Aim of the exercise:
Swap every "dist" for "distance" in the rows below and reproduce them with nothing else altered. Omit the pictures from your answer.

Given entries:

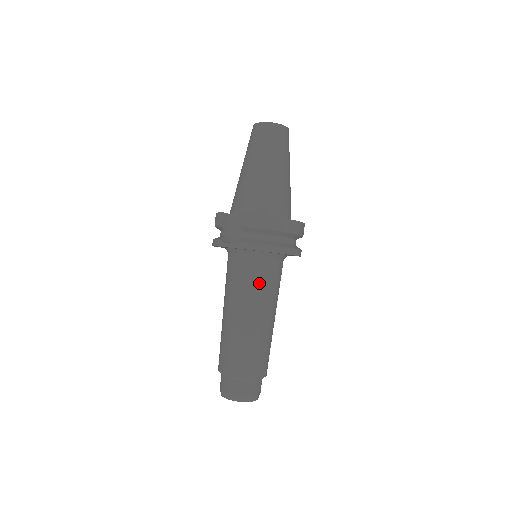
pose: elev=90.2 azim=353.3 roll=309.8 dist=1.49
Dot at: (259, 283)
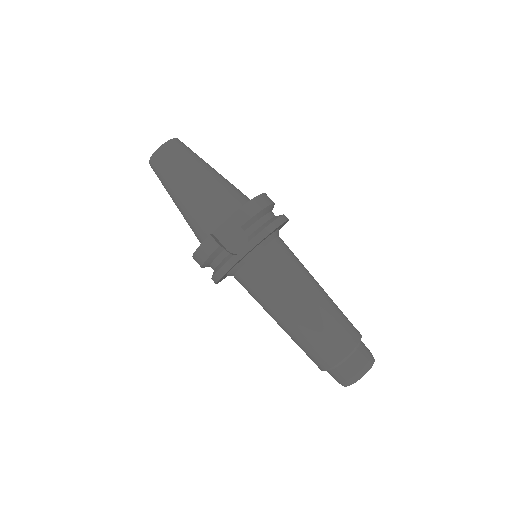
Dot at: (291, 262)
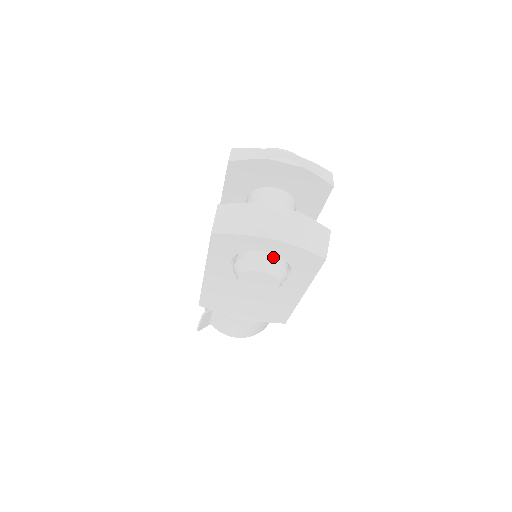
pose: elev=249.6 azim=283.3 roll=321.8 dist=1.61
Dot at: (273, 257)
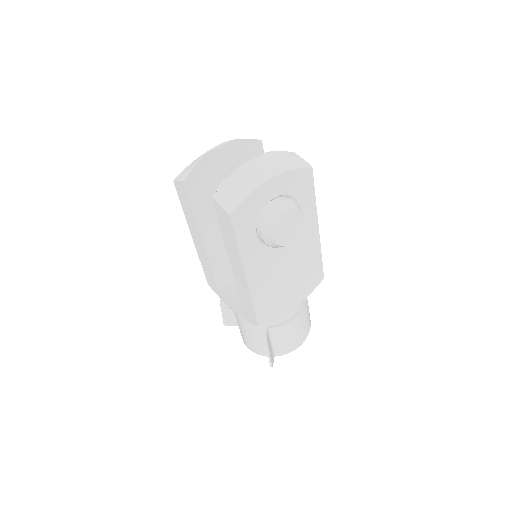
Dot at: (281, 199)
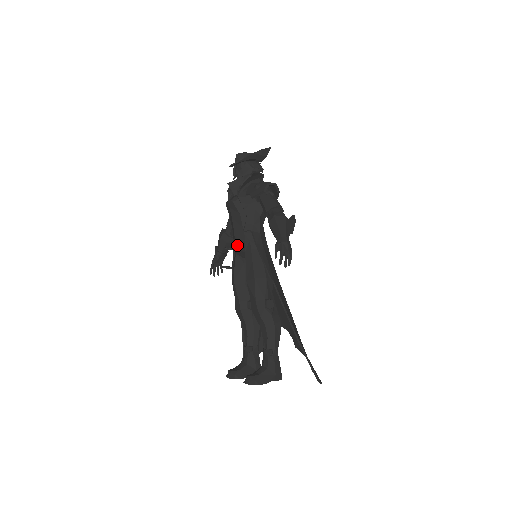
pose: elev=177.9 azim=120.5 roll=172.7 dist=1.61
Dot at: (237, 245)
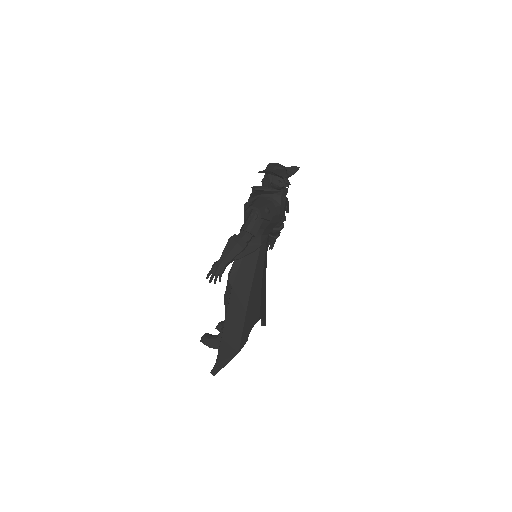
Dot at: occluded
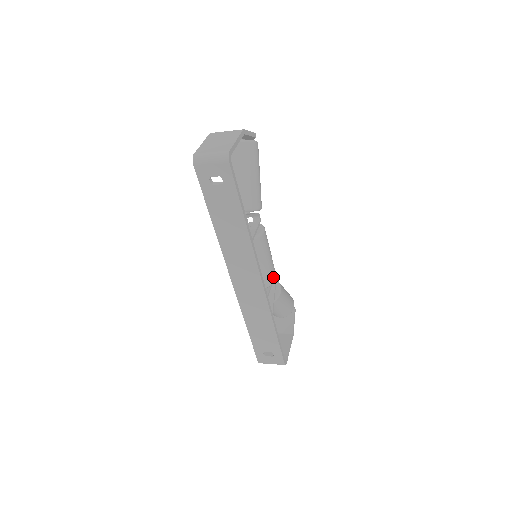
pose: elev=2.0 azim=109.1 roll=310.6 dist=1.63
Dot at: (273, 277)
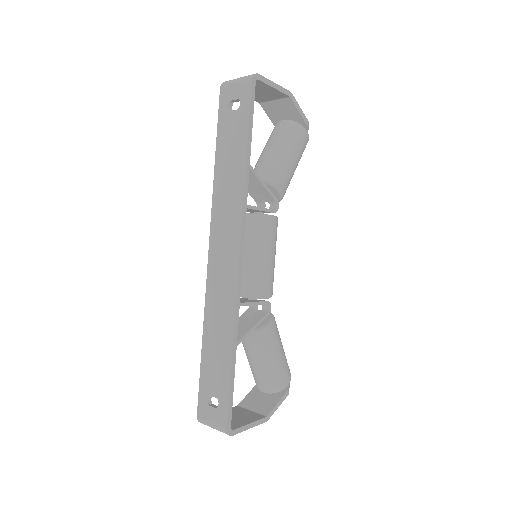
Dot at: (264, 288)
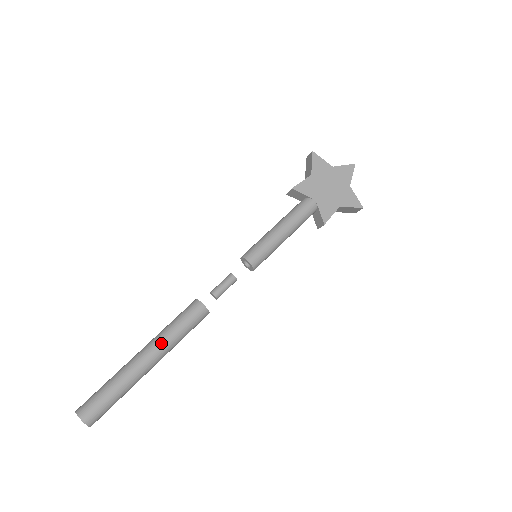
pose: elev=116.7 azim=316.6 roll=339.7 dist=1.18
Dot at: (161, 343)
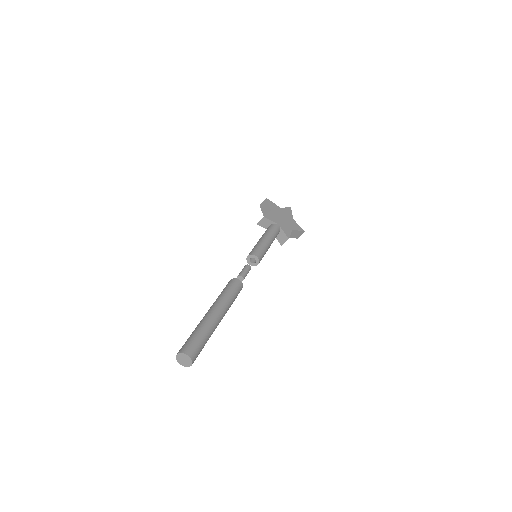
Dot at: (223, 303)
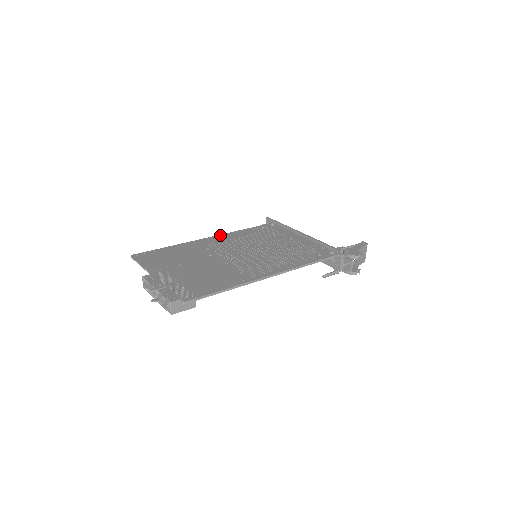
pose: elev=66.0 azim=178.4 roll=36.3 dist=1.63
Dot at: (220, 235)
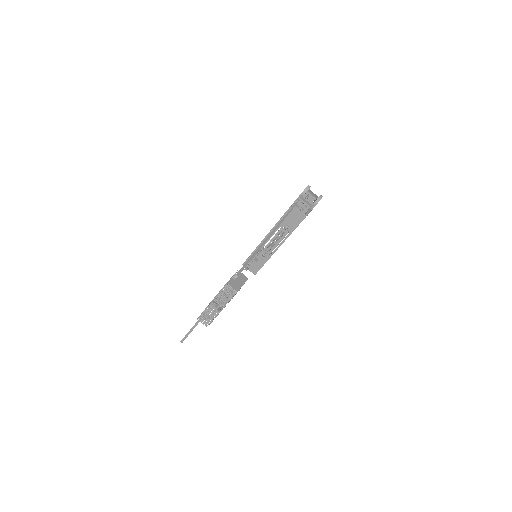
Dot at: occluded
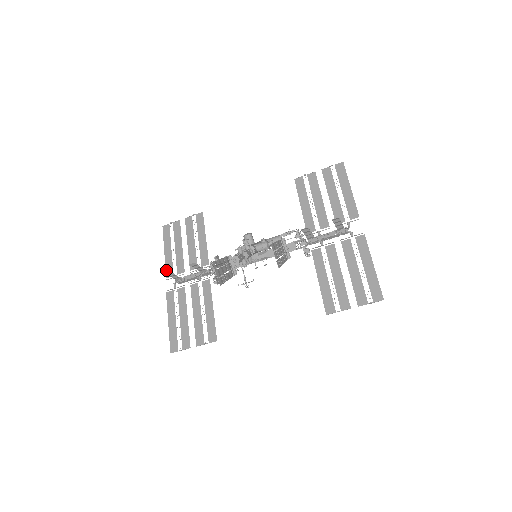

Result:
pose: elev=90.2 azim=353.3 roll=309.8 distance=1.49
Dot at: (259, 283)
Dot at: (291, 262)
pose: elev=249.6 azim=283.3 roll=321.8 distance=1.61
Dot at: (273, 257)
Dot at: (281, 199)
pose: elev=177.9 azim=120.5 roll=172.7 distance=1.61
Dot at: (237, 245)
Dot at: occluded
pose: elev=2.0 azim=109.1 roll=310.6 distance=1.63
Dot at: (273, 277)
Dot at: (264, 288)
pose: elev=116.7 azim=316.6 roll=339.7 distance=1.18
Dot at: (161, 343)
Dot at: (223, 303)
pose: elev=66.0 azim=178.4 roll=36.3 distance=1.63
Dot at: (220, 235)
Dot at: occluded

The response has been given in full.